I have a MATLAB routine with one rather obvious bottleneck. I've profiled the function, with the result that 2/3 of the computing time is used in the function levels
:
The function levels
takes a matrix of floats and splits each column into nLevels
buckets, returning a matrix of the same size as the input, with each entry replaced by the number of the bucket it falls into.
To do this I use the quantile
function to get the bucket limits, and a loop to assign the entries to buckets. Here's my implementation:
function [Y q] = levels(X,nLevels)
% "Assign each of the elements of X to an integer-valued level"
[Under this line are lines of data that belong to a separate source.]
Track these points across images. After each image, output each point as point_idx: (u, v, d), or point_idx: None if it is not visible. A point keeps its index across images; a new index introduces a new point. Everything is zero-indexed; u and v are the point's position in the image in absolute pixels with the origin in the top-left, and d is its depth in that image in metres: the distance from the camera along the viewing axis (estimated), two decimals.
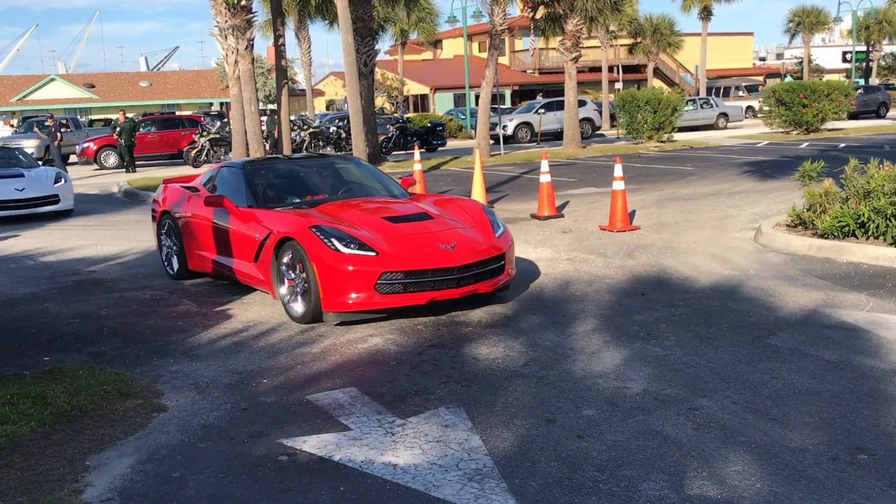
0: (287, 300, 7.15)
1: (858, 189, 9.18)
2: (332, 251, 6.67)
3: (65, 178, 15.95)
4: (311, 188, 8.59)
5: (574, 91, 27.34)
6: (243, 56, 19.39)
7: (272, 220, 7.43)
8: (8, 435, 4.67)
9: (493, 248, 7.23)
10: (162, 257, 9.40)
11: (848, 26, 62.29)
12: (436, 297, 6.77)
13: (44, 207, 15.35)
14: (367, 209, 7.63)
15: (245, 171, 8.48)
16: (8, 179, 15.34)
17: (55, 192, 15.48)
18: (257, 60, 44.71)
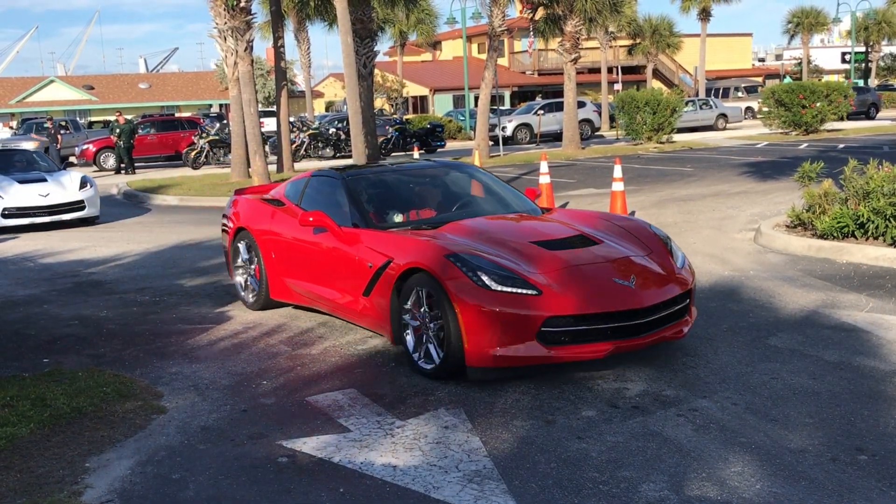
0: (413, 348, 5.72)
1: (858, 190, 9.18)
2: (480, 289, 5.19)
3: (90, 183, 14.90)
4: (426, 202, 7.09)
5: (573, 92, 27.35)
6: (242, 58, 19.39)
7: (389, 244, 6.00)
8: (7, 437, 4.67)
9: (678, 282, 5.74)
10: (237, 283, 7.91)
11: (847, 27, 62.33)
12: (617, 349, 5.29)
13: (69, 214, 14.31)
14: (507, 230, 6.16)
15: (346, 182, 6.95)
16: (31, 184, 14.32)
17: (81, 199, 14.42)
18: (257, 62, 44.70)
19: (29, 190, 14.12)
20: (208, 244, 11.75)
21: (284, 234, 7.15)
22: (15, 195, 13.98)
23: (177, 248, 11.52)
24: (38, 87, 57.64)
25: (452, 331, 5.26)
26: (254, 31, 20.09)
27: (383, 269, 5.86)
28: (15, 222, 13.86)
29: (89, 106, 56.95)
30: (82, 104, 57.17)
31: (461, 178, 7.50)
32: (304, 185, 7.44)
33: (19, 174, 14.84)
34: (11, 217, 13.86)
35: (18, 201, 13.92)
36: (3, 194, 13.95)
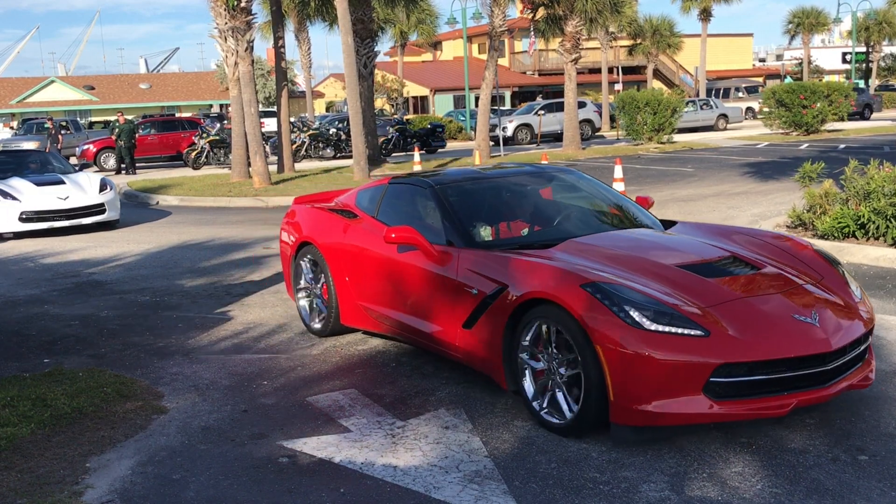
0: (532, 395, 4.70)
1: (858, 190, 9.18)
2: (631, 328, 4.17)
3: (110, 185, 14.16)
4: (534, 216, 5.99)
5: (574, 92, 27.34)
6: (243, 58, 19.39)
7: (498, 266, 4.98)
8: (8, 437, 4.67)
9: (861, 317, 4.70)
10: (299, 306, 6.94)
11: (847, 27, 62.32)
12: (800, 403, 4.26)
13: (89, 218, 13.51)
14: (640, 249, 5.12)
15: (438, 191, 5.83)
16: (49, 187, 13.56)
17: (101, 202, 13.64)
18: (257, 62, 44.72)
19: (47, 193, 13.39)
20: (209, 244, 11.76)
21: (360, 250, 6.13)
22: (33, 198, 13.24)
23: (177, 249, 11.52)
24: (38, 87, 57.66)
25: (593, 379, 4.25)
26: (254, 31, 20.09)
27: (493, 298, 4.86)
28: (33, 227, 13.17)
29: (90, 106, 56.97)
30: (83, 104, 57.18)
31: (566, 184, 6.34)
32: (381, 195, 6.38)
33: (35, 176, 14.15)
34: (29, 221, 13.13)
35: (37, 204, 13.17)
36: (21, 197, 13.20)
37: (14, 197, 13.16)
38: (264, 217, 14.74)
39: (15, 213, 13.04)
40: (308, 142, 29.14)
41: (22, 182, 13.65)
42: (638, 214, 6.03)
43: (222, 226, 13.80)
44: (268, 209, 16.01)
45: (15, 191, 13.30)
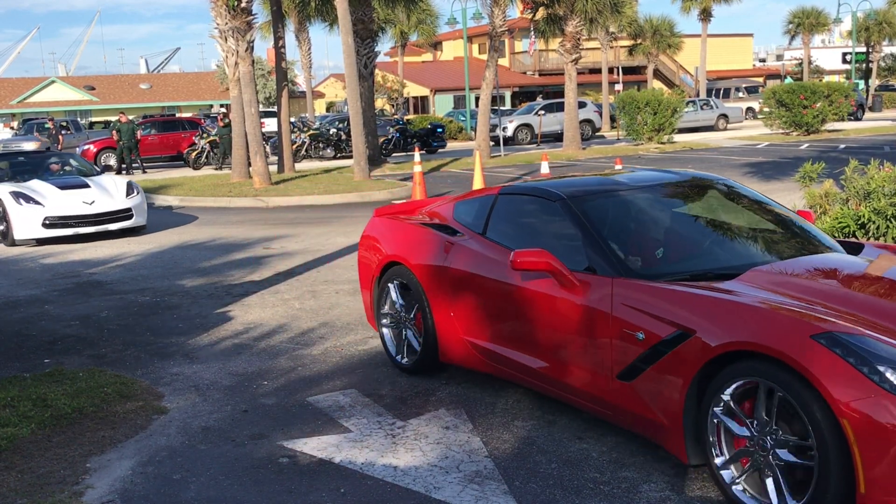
0: (733, 477, 3.66)
1: (859, 190, 9.18)
2: (889, 395, 3.16)
3: (136, 189, 13.33)
4: (695, 237, 4.91)
5: (574, 92, 27.35)
6: (243, 58, 19.40)
7: (679, 305, 3.89)
8: (8, 437, 4.67)
9: None
10: (382, 334, 5.94)
11: (848, 27, 62.32)
12: None
13: (116, 224, 12.72)
14: (855, 285, 4.11)
15: (573, 205, 4.76)
16: (73, 190, 12.73)
17: (128, 206, 12.87)
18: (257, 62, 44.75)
19: (71, 197, 12.55)
20: (209, 245, 11.76)
21: (467, 274, 5.13)
22: (57, 202, 12.38)
23: (177, 249, 11.52)
24: (39, 87, 57.69)
25: (832, 464, 3.23)
26: (254, 31, 20.09)
27: (671, 345, 3.82)
28: (57, 233, 12.30)
29: (90, 106, 57.00)
30: (83, 104, 57.21)
31: (722, 196, 5.22)
32: (489, 208, 5.35)
33: (57, 178, 13.39)
34: (53, 227, 12.27)
35: (61, 209, 12.32)
36: (44, 202, 12.35)
37: (36, 201, 12.34)
38: (264, 217, 14.75)
39: (38, 218, 12.22)
40: (308, 142, 29.15)
41: (44, 185, 12.84)
42: (815, 233, 4.96)
43: (223, 226, 13.80)
44: (268, 209, 16.01)
45: (37, 194, 12.49)
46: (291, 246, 11.24)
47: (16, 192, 12.46)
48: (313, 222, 13.66)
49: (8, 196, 12.40)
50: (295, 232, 12.57)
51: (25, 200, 12.33)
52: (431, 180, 19.54)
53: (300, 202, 16.70)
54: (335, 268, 9.52)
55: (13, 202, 12.29)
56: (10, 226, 12.24)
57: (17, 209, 12.22)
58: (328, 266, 9.67)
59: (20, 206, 12.24)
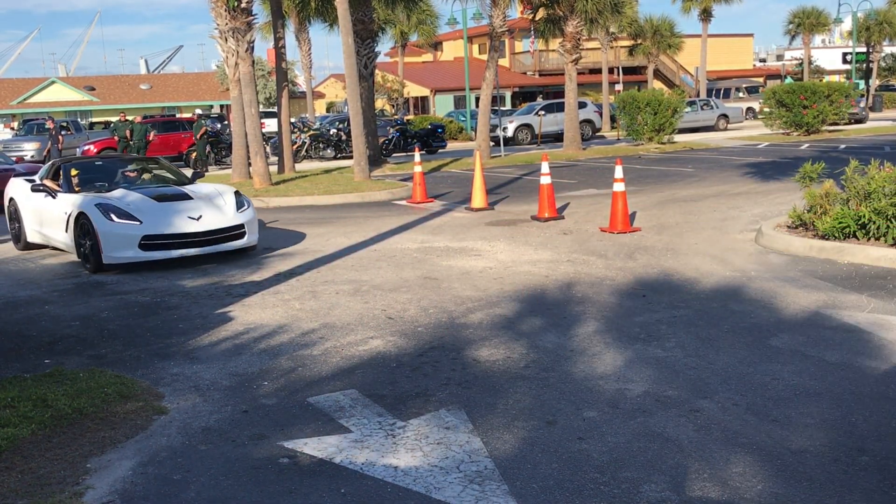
0: None
1: (859, 190, 9.18)
2: None
3: (247, 202, 10.95)
4: None
5: (574, 93, 27.34)
6: (243, 58, 19.40)
7: None
8: (9, 437, 4.67)
9: None
10: None
11: (848, 27, 62.31)
12: None
13: (227, 244, 10.32)
14: None
15: None
16: (174, 203, 10.40)
17: (241, 222, 10.46)
18: (257, 63, 44.74)
19: (173, 211, 10.21)
20: None
21: None
22: (157, 219, 10.01)
23: None
24: (39, 87, 57.71)
25: None
26: (255, 32, 20.09)
27: None
28: (158, 255, 9.87)
29: (90, 107, 57.04)
30: (83, 105, 57.24)
31: None
32: None
33: (149, 188, 11.09)
34: (153, 249, 9.86)
35: (163, 226, 9.95)
36: (141, 217, 9.92)
37: (132, 216, 9.90)
38: (265, 217, 14.74)
39: (134, 237, 9.75)
40: (309, 142, 29.15)
41: (136, 196, 10.46)
42: None
43: None
44: (268, 209, 16.01)
45: (131, 208, 10.07)
46: (292, 246, 11.24)
47: (104, 204, 10.03)
48: (314, 223, 13.65)
49: (95, 210, 9.92)
50: (296, 232, 12.57)
51: (117, 215, 9.85)
52: (432, 181, 19.54)
53: (300, 202, 16.70)
54: (335, 268, 9.52)
55: (101, 217, 9.82)
56: (99, 246, 9.77)
57: (107, 226, 9.75)
58: (328, 266, 9.67)
59: (111, 222, 9.77)
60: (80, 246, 10.14)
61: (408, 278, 8.81)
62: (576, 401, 5.04)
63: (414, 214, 14.08)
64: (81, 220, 10.01)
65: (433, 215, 13.85)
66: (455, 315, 7.20)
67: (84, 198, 10.29)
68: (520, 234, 11.46)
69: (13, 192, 12.19)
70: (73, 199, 10.43)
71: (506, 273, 8.86)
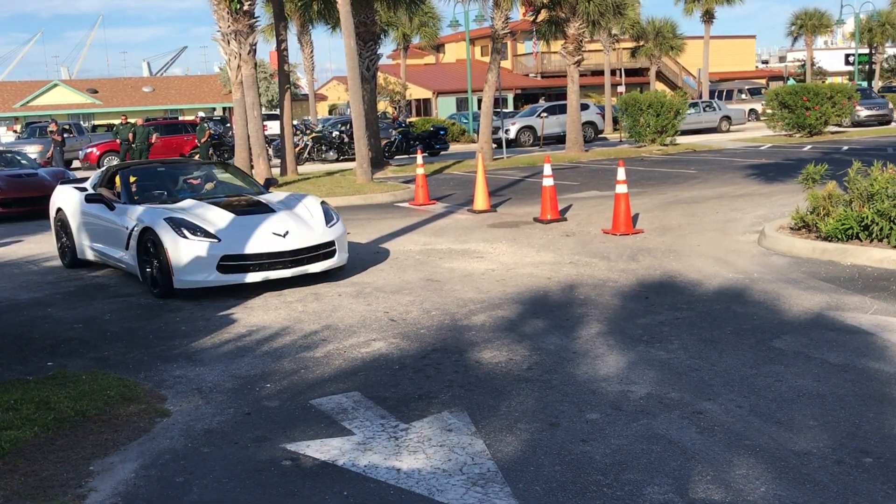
0: None
1: (862, 192, 9.16)
2: None
3: (335, 215, 9.36)
4: None
5: (576, 94, 27.34)
6: (246, 61, 19.42)
7: None
8: (11, 440, 4.67)
9: None
10: None
11: (850, 29, 62.26)
12: None
13: (318, 264, 8.79)
14: None
15: None
16: (255, 216, 8.87)
17: (331, 239, 8.91)
18: (260, 65, 44.75)
19: (255, 225, 8.65)
20: None
21: None
22: (237, 235, 8.45)
23: None
24: (42, 90, 57.80)
25: None
26: (257, 34, 20.12)
27: None
28: (239, 279, 8.38)
29: (93, 110, 57.12)
30: (86, 108, 57.33)
31: None
32: None
33: (220, 198, 9.65)
34: (233, 271, 8.35)
35: (245, 245, 8.39)
36: (220, 235, 8.41)
37: (208, 233, 8.40)
38: None
39: (211, 258, 8.26)
40: (311, 145, 29.16)
41: (210, 208, 8.96)
42: None
43: None
44: None
45: (207, 223, 8.58)
46: None
47: (175, 218, 8.58)
48: None
49: (164, 225, 8.47)
50: None
51: (191, 231, 8.40)
52: (434, 182, 19.54)
53: None
54: (338, 270, 9.51)
55: (172, 234, 8.37)
56: (170, 267, 8.29)
57: (179, 244, 8.29)
58: None
59: (185, 239, 8.33)
60: (144, 266, 8.72)
61: (410, 280, 8.81)
62: (579, 403, 5.03)
63: (416, 216, 14.08)
64: (147, 236, 8.60)
65: (435, 217, 13.85)
66: (457, 317, 7.20)
67: (149, 210, 8.94)
68: (522, 236, 11.45)
69: (61, 201, 10.81)
70: (136, 211, 9.07)
71: (508, 275, 8.85)
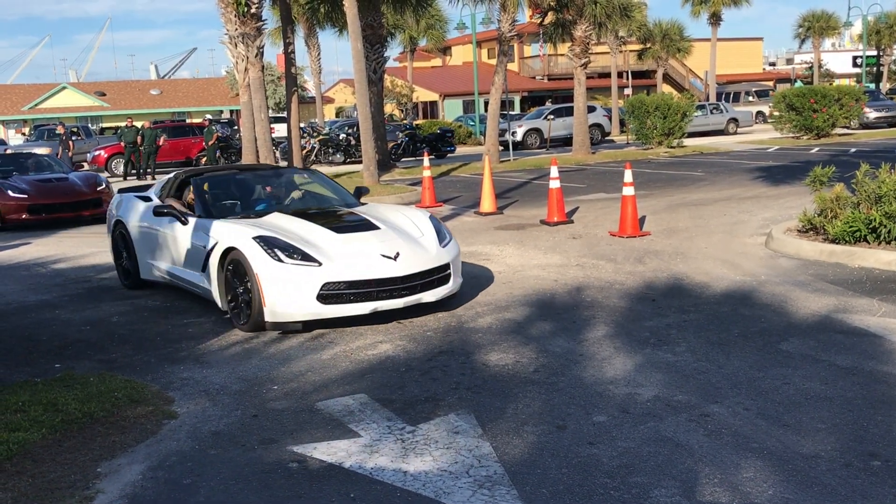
0: None
1: (870, 194, 9.14)
2: None
3: (447, 232, 7.91)
4: None
5: (583, 97, 27.32)
6: (253, 64, 19.45)
7: None
8: (19, 442, 4.69)
9: None
10: None
11: (858, 31, 62.09)
12: None
13: (431, 292, 7.27)
14: None
15: None
16: (357, 233, 7.37)
17: (447, 261, 7.46)
18: (267, 68, 44.85)
19: (360, 245, 7.16)
20: None
21: None
22: (340, 257, 6.98)
23: None
24: (50, 93, 58.00)
25: None
26: (264, 37, 20.15)
27: None
28: (342, 311, 6.90)
29: (101, 112, 57.30)
30: (94, 111, 57.52)
31: None
32: None
33: (310, 211, 8.18)
34: (338, 301, 6.87)
35: (350, 269, 6.90)
36: (320, 257, 6.91)
37: (307, 255, 6.91)
38: None
39: (311, 285, 6.78)
40: (318, 147, 29.21)
41: (304, 225, 7.45)
42: None
43: None
44: None
45: (304, 242, 7.09)
46: None
47: (267, 237, 7.04)
48: None
49: (253, 245, 6.97)
50: None
51: (286, 252, 6.88)
52: (440, 185, 19.54)
53: None
54: None
55: (264, 255, 6.88)
56: (261, 296, 6.83)
57: (273, 269, 6.81)
58: None
59: (280, 263, 6.82)
60: (227, 293, 7.37)
61: None
62: (585, 405, 5.03)
63: None
64: (231, 257, 7.19)
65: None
66: (464, 319, 7.19)
67: (231, 225, 7.48)
68: (529, 238, 11.44)
69: (121, 212, 9.34)
70: (215, 226, 7.62)
71: (515, 277, 8.85)
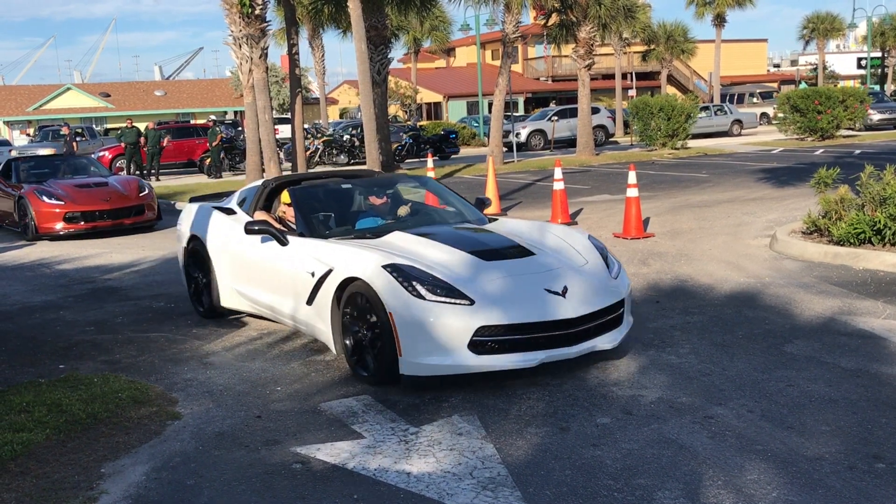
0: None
1: (874, 196, 9.12)
2: None
3: (614, 260, 6.33)
4: None
5: (587, 98, 27.32)
6: (257, 65, 19.47)
7: None
8: (23, 442, 4.70)
9: None
10: None
11: (863, 32, 62.05)
12: None
13: (606, 335, 5.68)
14: None
15: None
16: (509, 261, 5.74)
17: (622, 297, 5.89)
18: (271, 69, 44.91)
19: (516, 277, 5.57)
20: None
21: None
22: (495, 293, 5.39)
23: None
24: (55, 94, 58.13)
25: None
26: (268, 38, 20.17)
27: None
28: (502, 363, 5.24)
29: (105, 113, 57.43)
30: (98, 112, 57.64)
31: None
32: None
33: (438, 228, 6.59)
34: (493, 350, 5.24)
35: (512, 308, 5.30)
36: (470, 292, 5.32)
37: (455, 290, 5.33)
38: None
39: (462, 330, 5.18)
40: (322, 148, 29.23)
41: (439, 249, 5.85)
42: None
43: None
44: None
45: (446, 272, 5.51)
46: None
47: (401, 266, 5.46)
48: None
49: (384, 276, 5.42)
50: None
51: (429, 288, 5.33)
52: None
53: None
54: None
55: (399, 290, 5.33)
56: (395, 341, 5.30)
57: (412, 307, 5.26)
58: None
59: (421, 300, 5.26)
60: (345, 335, 5.80)
61: None
62: (589, 407, 5.02)
63: None
64: (352, 289, 5.65)
65: None
66: None
67: (351, 249, 5.88)
68: None
69: (195, 226, 7.79)
70: (329, 250, 6.01)
71: None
p = linspace(0, 1.0, nLevels+1);
q = quantile(X,p);
if isvector(q)
q=transpose(q);
end
Y = zeros(size(X));
for i = 1:nLevels
% "The variables g and l indicate the entries that are respectively greater than
% or less than the relevant bucket limits. The line Y(g & l) = i is assigning the
% value i to any element that falls in this bucket."
if i ~= nLevels % "The default; doesnt include upper bound"
g = bsxfun(@ge,X,q(i,:));
l = bsxfun(@lt,X,q(i+1,:));
else % "For the final level we include the upper bound"
g = bsxfun(@ge,X,q(i,:));
l = bsxfun(@le,X,q(i+1,:));
end
Y(g & l) = i;
end
Is there anything I can do to speed this up? Can the code be vectorized?